Complètement, car je vois que ça progresse. On peut sortir un événe­ment qui avait une répu­ta­tion moyenne il y a dix ans et en faire un tournoi qui a beau­coup plus de noto­riété. Avec de la patience et de la convic­tion, on arrive à convaincre les médias que c’est un support formi­dable. Les IS sont plus diffusés dans le monde qu’un ATP en France (135 pays). Ce sont des choses qui me plaisent.

« À la WTA, on appelle les Internationaux de Strasbourg le green event »

Quel bilan faites‐vous de l’édition 2018 ?

Le bilan est très bon et nous sommes arrivés à un équi­libre finan­cier. Néanmoins, il faut conti­nuer à réin­vestir pour conti­nuer à progresser. Je suis très opti­miste. J’ai de nouveaux parte­naires qui sont en phase sur ce point. Nous avons égale­ment repris Biarritz depuis quatre ans, et avec Nathalie Dechy, nous voulons le remettre au niveau où il doit être. Nous lui avons recons­truit des fonda­tions et nous allons pouvoir construire un nouveau projet.

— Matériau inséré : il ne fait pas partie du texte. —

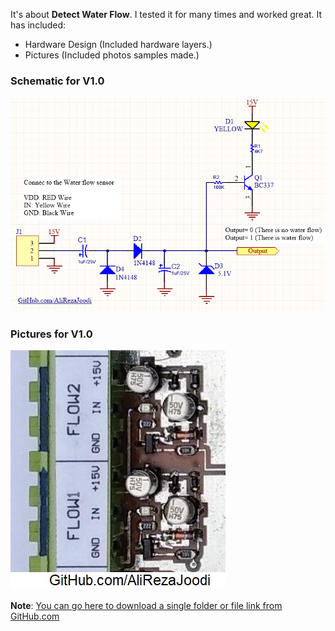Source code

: It's about **Detect Water Flow**. I tested it for many times and worked great. It has included:

- Hardware Design (Included hardware layers.)
- Pictures (Included photos samples made.)

### Schematic for V1.0
![This is an image](https://github.com/AliRezaJoodi/Electronic-Modules/blob/main/Detect%20Water%20Flow/Hardware%20Design/V1.0.png?raw=true)

### Pictures for V1.0
![This is an image](https://github.com/AliRezaJoodi/Electronic-Modules/blob/main/Detect%20Water%20Flow/Pictures/V1.0.jpg?raw=true)

**Note**: [You can go here to download a single folder or file link from GitHub.com](https://minhaskamal.github.io/DownGit/#/home)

Avez‐vous un rêve pour les IS ?

Je rêve que Serena vienne jouer avant qu’elle arrête (sourire). Et je veux conti­nuer à construire ce tournoi, car je sens qu’il y a un engoue­ment local et régional très fort. Les gens viennent avec plaisir, le village est devenu « the place to be ». C’est une satis­fac­tion, une vraie fierté de savoir que les IS veulent dire quelque chose pour les Strasbourgeois. C’est un vrai rendez‐vous écono­mique, social et sportif. C’est le succès du tournoi.

Enfin, c’est quoi la vie d’un direc­teur de tournoi qui doit convaincre les joueuses ?

C’est long, mais ce n’est pas intense. L’évolution est assez remar­quable et les joueuses sont de plus en plus diffi­ciles à être appro­chées. Y compris pour un direc­teur de tournoi. Le premier barrage est l’agent. Au début, c’était une obses­sion, main­te­nant ce n’est plus le cas. Je me rends compte que les offres finan­cières ont du sens, comme le calen­drier et le leur. Avec une date si parti­cu­lière, les meilleures joueuses ne s’inscrivent pas six mois avant. Par contre, une joueuse blessée en février par exemple, ce qui était le cas de Sharapova quand elle est venue (avec un gros chèque aussi), a besoin de gagner de la confiance avant Roland‐Garros. Ce discours fonc­tionne et on dépend de cela. J’ai parlé de Serena, mais même si je lui offre 500 000 dollars, elle ne viendra pas. Sa prio­rité est de gagner le titre à Roland‐Garros. Aujourd’hui, je réflé­chis, mais je ne me presse pas. Beaucoup de choses se déclenchent après l’Open d’Australie et les stra­té­gies des joueuses peuvent parfois évoluer selon les résultats.